> _Set exercise_: Can you copy out every line of the listing below word for word, changing nothing?

(Stored data)
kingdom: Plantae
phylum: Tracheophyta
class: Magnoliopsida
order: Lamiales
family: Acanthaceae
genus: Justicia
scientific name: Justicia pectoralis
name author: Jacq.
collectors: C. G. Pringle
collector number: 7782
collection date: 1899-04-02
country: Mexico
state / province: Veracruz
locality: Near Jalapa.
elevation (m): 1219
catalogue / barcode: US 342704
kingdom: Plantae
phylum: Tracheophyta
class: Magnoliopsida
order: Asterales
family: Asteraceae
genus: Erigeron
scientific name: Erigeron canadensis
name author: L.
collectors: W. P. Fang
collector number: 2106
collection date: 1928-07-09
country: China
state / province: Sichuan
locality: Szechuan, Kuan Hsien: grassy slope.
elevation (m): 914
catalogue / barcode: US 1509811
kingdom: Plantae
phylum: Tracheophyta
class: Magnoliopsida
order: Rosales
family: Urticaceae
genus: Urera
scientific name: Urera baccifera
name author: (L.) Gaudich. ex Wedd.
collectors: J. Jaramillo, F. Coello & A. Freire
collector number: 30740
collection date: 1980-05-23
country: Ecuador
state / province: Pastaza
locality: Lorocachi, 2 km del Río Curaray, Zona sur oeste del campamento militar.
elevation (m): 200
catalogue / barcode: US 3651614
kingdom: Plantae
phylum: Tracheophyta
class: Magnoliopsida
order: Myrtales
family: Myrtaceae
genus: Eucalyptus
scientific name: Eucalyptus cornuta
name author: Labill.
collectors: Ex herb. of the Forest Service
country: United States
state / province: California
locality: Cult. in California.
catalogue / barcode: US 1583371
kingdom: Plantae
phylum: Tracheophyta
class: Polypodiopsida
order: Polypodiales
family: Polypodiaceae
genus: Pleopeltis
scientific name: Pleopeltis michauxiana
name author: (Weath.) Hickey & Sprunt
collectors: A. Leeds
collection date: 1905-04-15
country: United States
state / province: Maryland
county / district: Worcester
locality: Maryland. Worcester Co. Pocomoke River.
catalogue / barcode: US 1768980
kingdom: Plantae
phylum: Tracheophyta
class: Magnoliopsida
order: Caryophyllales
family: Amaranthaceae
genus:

> _The reply_:
kingdom: Plantae
phylum: Tracheophyta
class: Magnoliopsida
order: Lamiales
family: Acanthaceae
genus: Justicia
scientific name: Justicia pectoralis
name author: Jacq.
collectors: C. G. Pringle
collector number: 7782
collection date: 1899-04-02
country: Mexico
state / province: Veracruz
locality: Near Jalapa.
elevation (m): 1219
catalogue / barcode: US 342704
kingdom: Plantae
phylum: Tracheophyta
class: Magnoliopsida
order: Asterales
family: Asteraceae
genus: Erigeron
scientific name: Erigeron canadensis
name author: L.
collectors: W. P. Fang
collector number: 2106
collection date: 1928-07-09
country: China
state / province: Sichuan
locality: Szechuan, Kuan Hsien: grassy slope.
elevation (m): 914
catalogue / barcode: US 1509811
kingdom: Plantae
phylum: Tracheophyta
class: Magnoliopsida
order: Rosales
family: Urticaceae
genus: Urera
scientific name: Urera baccifera
name author: (L.) Gaudich. ex Wedd.
collectors: J. Jaramillo, F. Coello & A. Freire
collector number: 30740
collection date: 1980-05-23
country: Ecuador
state / province: Pastaza
locality: Lorocachi, 2 km del Río Curaray, Zona sur oeste del campamento militar.
elevation (m): 200
catalogue / barcode: US 3651614
kingdom: Plantae
phylum: Tracheophyta
class: Magnoliopsida
order: Myrtales
family: Myrtaceae
genus: Eucalyptus
scientific name: Eucalyptus cornuta
name author: Labill.
collectors: Ex herb. of the Forest Service
country: United States
state / province: California
locality: Cult. in California.
catalogue / barcode: US 1583371
kingdom: Plantae
phylum: Tracheophyta
class: Polypodiopsida
order: Polypodiales
family: Polypodiaceae
genus: Pleopeltis
scientific name: Pleopeltis michauxiana
name author: (Weath.) Hickey & Sprunt
collectors: A. Leeds
collection date: 1905-04-15
country: United States
state / province: Maryland
county / district: Worcester
locality: Maryland. Worcester Co. Pocomoke River.
catalogue / barcode: US 1768980
kingdom: Plantae
phylum: Tracheophyta
class: Magnoliopsida
order: Caryophyllales
family: Amaranthaceae
genus:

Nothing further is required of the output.